Alliance Outlines Three-Phase Plan To Achieve Goal of Net Zero Emissions

The Oil Sands Pathways to Net Zero initiative is an alliance between Canada’s five largest oil sands producers. The group has announced additional details of its plan to achieve the goal of net zero greenhouse-gas emissions from oil sands operations.

Oilsands Refinery
A large oil refinery sits along the Athabasca River in Alberta's oil sands near Fort McMurray, Alberta.
Source: Dan Prat/Getty Images

The Oil Sands Pathways to Net Zero initiative, an alliance between Canada’s five largest oil sands producers, has announced additional details of its plan to achieve the goal of net zero greenhouse-gas (GHG) emissions from oil sands operations.

“As a significant source of Canada’s GHG emissions, we know we must also be part of the solution,” said Pathways director Al Reid. "That’s why we’re working together on innovative approaches to achieve our shared vision of net zero emissions.”

Pathways alliance members, who operate facilities accounting for 90% of Canadian oil sands output, are working collectively with the federal and Alberta governments, with a goal to achieve net zero emissions from oil sands operations by 2050 to help Canada meet its climate goals, including its Paris Agreement commitments and 2050 net zero aspirations.

The Pathways alliance already has begun work to eliminate 68 Mt of annual oil sands production emissions in the following three phases:

  • Phase 1 (2021–2030): 22 Mt
  • Phase 2 (2031–2040): 25 Mt
  • Phase 3 (2041–2050): 21 Mt

(The emissions reductions for each phase are estimates based on current assumptions and may be subject to adjustment.)
Because there is no single solution to achieving net zero emissions from oil sands operations, the initiative will use several parallel pathways and technologies. These include established and proven technologies such as carbon capture, use, and storage as well as other existing and emerging GHG-reduction technologies. This includes switching to lower-carbon fuels such as clean hydrogen and electricity to power oil sands operations, implementing advanced production processes, and improving energy efficiency at oil sands facilities.

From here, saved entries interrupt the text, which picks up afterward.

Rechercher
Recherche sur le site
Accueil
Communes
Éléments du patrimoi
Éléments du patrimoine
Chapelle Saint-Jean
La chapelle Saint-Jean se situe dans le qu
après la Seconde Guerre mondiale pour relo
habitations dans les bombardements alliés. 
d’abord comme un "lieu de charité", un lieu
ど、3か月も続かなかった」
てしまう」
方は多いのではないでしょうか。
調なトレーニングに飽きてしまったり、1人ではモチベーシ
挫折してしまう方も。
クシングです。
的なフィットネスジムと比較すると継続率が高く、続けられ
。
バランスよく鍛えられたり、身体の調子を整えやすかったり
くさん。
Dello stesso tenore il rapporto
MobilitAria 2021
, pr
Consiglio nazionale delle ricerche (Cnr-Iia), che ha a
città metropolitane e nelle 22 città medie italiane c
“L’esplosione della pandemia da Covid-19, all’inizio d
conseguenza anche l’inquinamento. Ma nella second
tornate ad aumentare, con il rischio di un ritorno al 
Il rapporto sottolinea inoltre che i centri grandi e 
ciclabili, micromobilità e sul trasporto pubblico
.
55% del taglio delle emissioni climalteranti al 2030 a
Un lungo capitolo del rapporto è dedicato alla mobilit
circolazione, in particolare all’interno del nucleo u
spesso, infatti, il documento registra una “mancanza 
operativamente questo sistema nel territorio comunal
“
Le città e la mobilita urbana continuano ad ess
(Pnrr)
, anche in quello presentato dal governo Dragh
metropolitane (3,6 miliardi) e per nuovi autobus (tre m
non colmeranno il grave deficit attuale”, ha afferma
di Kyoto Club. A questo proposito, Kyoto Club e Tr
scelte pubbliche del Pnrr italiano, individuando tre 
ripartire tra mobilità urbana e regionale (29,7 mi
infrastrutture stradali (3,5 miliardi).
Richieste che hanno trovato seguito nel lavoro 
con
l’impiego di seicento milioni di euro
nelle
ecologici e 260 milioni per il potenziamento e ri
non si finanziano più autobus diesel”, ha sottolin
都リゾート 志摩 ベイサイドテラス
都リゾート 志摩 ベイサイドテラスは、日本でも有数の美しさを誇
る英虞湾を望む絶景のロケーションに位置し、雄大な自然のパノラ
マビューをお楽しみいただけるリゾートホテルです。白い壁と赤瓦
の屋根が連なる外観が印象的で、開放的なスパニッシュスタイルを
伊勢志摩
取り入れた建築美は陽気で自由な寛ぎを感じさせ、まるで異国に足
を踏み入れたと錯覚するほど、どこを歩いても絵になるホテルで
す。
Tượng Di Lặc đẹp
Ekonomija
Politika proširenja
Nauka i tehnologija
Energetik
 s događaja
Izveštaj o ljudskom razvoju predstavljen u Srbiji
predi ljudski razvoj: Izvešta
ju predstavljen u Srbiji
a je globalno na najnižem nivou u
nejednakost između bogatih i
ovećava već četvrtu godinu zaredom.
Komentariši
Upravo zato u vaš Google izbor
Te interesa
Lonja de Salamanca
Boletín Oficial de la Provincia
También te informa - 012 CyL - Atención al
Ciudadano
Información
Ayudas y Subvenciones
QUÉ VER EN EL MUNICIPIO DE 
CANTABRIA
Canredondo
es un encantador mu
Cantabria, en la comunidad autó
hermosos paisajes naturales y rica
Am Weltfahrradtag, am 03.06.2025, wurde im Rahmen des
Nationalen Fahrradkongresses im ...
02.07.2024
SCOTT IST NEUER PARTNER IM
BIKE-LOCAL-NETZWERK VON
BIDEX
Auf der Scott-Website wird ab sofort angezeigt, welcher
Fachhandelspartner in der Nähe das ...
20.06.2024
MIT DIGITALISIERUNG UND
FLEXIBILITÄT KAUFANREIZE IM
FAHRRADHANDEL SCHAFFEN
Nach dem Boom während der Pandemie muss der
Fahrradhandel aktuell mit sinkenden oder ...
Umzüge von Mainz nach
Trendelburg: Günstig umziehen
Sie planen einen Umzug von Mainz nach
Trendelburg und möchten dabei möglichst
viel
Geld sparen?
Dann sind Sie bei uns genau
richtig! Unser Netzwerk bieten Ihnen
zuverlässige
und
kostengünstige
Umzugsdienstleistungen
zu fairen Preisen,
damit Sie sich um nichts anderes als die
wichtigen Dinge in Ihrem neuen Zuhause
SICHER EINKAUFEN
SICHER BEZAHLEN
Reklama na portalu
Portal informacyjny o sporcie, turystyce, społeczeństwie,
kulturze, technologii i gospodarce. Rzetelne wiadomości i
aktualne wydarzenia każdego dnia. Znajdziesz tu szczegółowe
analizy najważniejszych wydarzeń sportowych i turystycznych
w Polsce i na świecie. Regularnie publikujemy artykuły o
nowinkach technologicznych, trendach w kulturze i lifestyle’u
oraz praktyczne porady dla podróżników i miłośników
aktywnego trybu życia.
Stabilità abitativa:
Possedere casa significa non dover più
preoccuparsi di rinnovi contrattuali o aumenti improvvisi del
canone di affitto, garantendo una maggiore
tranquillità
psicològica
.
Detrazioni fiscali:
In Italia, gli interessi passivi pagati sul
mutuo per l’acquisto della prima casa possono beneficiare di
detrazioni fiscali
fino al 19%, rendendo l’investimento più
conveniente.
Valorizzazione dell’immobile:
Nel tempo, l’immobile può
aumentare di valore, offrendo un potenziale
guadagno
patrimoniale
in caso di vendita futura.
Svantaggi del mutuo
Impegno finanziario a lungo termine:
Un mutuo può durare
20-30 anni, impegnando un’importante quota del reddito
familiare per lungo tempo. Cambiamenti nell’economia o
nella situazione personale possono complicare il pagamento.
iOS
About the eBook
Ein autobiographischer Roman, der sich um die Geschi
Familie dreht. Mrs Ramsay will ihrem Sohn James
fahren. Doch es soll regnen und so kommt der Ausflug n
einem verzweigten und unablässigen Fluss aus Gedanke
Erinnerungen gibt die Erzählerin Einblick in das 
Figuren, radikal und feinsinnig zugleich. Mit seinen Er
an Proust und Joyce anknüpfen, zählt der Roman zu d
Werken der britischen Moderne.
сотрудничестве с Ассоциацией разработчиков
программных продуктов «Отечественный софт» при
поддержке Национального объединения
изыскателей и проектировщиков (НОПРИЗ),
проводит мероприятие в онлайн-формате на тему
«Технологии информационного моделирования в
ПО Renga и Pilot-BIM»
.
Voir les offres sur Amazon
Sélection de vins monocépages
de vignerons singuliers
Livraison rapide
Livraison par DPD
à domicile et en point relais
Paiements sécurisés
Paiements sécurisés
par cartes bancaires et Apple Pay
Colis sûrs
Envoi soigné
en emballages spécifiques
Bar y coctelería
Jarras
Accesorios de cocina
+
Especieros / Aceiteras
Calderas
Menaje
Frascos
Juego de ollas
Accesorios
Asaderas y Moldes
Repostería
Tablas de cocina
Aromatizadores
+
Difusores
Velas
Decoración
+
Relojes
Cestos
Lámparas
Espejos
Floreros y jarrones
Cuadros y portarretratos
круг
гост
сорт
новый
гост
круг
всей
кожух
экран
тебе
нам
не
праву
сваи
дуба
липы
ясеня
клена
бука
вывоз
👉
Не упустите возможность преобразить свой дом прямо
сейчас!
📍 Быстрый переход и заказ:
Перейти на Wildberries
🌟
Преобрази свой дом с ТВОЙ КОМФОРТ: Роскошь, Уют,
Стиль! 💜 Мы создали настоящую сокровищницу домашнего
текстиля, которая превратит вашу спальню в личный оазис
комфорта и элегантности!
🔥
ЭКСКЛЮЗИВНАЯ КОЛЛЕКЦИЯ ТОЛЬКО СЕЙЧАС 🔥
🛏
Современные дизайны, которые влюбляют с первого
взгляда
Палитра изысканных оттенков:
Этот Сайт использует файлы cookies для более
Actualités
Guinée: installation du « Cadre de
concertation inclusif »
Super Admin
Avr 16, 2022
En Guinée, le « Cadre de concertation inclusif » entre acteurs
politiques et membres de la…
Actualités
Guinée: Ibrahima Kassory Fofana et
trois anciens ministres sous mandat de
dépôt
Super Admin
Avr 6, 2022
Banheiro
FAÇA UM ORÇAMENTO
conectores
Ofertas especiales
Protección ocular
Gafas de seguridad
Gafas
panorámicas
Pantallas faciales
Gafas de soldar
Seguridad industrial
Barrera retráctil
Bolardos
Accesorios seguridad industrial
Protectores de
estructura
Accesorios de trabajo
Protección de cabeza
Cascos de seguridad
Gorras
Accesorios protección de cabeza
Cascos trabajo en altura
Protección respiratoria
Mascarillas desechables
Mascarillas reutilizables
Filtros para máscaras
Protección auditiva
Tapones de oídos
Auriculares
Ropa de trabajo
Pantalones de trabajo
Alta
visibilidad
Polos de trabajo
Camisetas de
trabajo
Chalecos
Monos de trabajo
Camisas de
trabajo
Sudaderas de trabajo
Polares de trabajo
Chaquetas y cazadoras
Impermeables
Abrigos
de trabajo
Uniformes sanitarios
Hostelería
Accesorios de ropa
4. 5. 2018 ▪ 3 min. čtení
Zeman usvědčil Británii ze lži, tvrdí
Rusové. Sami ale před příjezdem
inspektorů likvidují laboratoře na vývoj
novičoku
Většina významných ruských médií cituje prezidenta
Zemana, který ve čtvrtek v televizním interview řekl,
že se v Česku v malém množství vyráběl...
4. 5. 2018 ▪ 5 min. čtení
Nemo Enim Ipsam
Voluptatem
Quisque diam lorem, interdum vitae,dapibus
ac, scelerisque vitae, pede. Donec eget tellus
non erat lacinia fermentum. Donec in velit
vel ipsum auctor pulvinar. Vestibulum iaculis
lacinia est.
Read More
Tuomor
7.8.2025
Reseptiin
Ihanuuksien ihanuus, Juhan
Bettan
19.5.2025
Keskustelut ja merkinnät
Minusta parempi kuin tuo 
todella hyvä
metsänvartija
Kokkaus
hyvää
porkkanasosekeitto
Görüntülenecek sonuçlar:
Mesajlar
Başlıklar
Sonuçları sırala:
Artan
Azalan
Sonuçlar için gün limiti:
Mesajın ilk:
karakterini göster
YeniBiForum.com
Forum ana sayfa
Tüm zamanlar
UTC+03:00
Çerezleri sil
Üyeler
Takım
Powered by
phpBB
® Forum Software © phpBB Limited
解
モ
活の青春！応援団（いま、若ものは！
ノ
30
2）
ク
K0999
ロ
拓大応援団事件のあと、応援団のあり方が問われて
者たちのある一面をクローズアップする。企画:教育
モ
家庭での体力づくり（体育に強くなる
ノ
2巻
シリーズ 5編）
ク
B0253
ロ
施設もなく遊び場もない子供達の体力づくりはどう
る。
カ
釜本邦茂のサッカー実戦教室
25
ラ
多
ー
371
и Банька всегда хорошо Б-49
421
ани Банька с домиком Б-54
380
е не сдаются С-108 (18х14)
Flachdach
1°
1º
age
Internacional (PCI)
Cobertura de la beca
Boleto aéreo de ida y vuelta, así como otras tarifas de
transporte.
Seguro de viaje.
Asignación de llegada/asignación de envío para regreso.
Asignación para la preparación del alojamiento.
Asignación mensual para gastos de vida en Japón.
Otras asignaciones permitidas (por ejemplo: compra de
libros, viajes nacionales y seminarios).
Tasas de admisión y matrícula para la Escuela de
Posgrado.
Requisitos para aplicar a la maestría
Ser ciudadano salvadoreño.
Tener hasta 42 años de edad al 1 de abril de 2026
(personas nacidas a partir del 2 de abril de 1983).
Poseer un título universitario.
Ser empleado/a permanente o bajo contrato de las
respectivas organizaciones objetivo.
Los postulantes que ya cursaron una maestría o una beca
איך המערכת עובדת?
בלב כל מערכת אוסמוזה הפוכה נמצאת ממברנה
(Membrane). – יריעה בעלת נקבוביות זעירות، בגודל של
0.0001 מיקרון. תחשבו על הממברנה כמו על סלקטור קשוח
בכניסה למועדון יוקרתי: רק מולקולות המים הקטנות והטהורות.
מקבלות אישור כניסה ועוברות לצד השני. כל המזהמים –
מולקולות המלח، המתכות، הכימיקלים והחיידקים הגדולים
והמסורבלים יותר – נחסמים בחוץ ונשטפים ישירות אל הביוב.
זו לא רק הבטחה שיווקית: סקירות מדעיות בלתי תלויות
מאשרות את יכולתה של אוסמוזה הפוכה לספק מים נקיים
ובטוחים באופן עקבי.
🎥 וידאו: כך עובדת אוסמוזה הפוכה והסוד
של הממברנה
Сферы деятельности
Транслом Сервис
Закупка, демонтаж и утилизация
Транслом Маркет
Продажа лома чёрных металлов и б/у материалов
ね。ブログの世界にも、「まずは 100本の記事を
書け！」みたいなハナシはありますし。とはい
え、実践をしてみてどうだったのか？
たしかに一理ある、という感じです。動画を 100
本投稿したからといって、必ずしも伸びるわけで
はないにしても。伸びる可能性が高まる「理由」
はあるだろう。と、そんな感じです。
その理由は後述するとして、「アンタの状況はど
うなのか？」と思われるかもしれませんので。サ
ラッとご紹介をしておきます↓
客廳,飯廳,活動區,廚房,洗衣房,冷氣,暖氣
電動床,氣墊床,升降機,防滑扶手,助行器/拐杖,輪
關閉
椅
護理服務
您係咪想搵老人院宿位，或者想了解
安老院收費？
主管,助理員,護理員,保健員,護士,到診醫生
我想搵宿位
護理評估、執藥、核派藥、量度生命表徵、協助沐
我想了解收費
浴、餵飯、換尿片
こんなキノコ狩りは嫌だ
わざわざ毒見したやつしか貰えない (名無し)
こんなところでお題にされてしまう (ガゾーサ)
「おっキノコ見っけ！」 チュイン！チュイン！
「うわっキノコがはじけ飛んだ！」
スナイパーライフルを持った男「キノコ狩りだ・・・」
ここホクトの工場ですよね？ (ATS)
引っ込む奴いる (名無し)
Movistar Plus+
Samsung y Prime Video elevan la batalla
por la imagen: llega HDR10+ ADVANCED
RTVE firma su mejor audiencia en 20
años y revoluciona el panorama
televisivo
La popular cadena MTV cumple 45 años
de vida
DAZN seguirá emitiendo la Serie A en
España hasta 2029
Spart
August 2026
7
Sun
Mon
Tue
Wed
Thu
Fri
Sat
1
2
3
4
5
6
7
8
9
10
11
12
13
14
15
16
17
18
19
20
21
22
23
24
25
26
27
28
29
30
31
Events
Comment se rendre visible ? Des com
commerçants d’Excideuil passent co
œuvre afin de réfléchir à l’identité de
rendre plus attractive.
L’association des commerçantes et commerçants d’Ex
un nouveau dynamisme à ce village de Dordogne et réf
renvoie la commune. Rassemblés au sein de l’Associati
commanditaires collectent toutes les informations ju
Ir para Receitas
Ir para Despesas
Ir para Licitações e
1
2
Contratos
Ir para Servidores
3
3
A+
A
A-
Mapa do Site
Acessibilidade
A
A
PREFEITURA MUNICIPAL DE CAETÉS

The Pathways initiative also will work to accelerate the development of potential emerging emissions-reducing technologies such as direct air capture of carbon dioxide (CO2), more-efficient next-generation oil sands production technologies, and small modular nuclear reactors. The initiative will help preserve jobs in the oil sands sector, which is one of Canada’s largest employers, while also creating thousands of new construction and permanent jobs in the oil and gas and clean technology industries.

In Phase 1 (2021–2030), the Pathways initiative will focus on building out a carbon-capture network in the oil sands producing region of northern Alberta. This includes plans to install equipment at several oil sands plants to capture CO2 to keep these emissions from entering the atmosphere. At the heart of the network is a proposed carbon transportation line to gather CO2 from more than 20 oil sands facilities and move it to a proposed hub in the Cold Lake area of Alberta for storage. The line would also be available to other industries in the region interested in capturing and storing CO2.

“Carbon capture may be unfamiliar to many Canadians, but it’s a technology that has been in use for decades around the world that’s proven to be effective and safe,” Reid said. “Canada is a leader in this area, and this technology is already being used in Alberta and Saskatchewan to capture and safely store CO2 from industrial facilities.”

The proposed Pathways carbon-capture network is similar to other large carbon-capture projects already underway in other progressive oil producing nations where industry and government are working together to reduce CO2 emissions from industry.

In Norway, oil companies Equinor, Shell, and Total are collaborating with the government on the development of the Northern Lights project to capture 0.8 Mt per year of CO2 from cement and waste-to-energy plants near Oslo and transport it to a sequestration hub for safe underground storage. To get the project off the ground, the Norwegian government is funding two-thirds of the capital costs for the project and the first 10 years of operating costs.

In the Netherlands, the Dutch government is providing up to $3 billion for the Porthos project, which is being developed by the Port of Rotterdam and state-owned natural gas companies EBN and Gasunie to capture CO2 emissions from refineries and hydrogen plants near Rotterdam and transport it to a safe storage site.

To advance the Pathways vision and help Canada meet its climate goals, alliance members are currently developing detailed project plans for Phase 1, including conducting feasibility studies for the CO2 transportation line and storage hub as well as pre-engineering work for capturing carbon at multiple oil sands facilities.